- [Source material]:

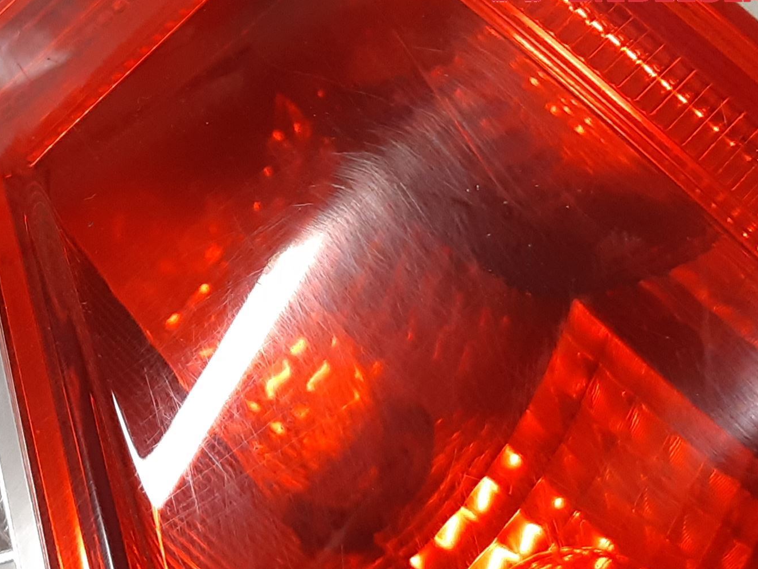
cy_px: 343
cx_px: 258
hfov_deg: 46.1
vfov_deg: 35.8
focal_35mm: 40
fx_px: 876
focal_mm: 3.93
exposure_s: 1/50
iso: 160
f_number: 1.7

- [To-do item]: Exactly as they appear above, write out all the entries, without pictures.

- [Task solution]:
cy_px: 343
cx_px: 258
hfov_deg: 46.1
vfov_deg: 35.8
focal_35mm: 40
fx_px: 876
focal_mm: 3.93
exposure_s: 1/50
iso: 160
f_number: 1.7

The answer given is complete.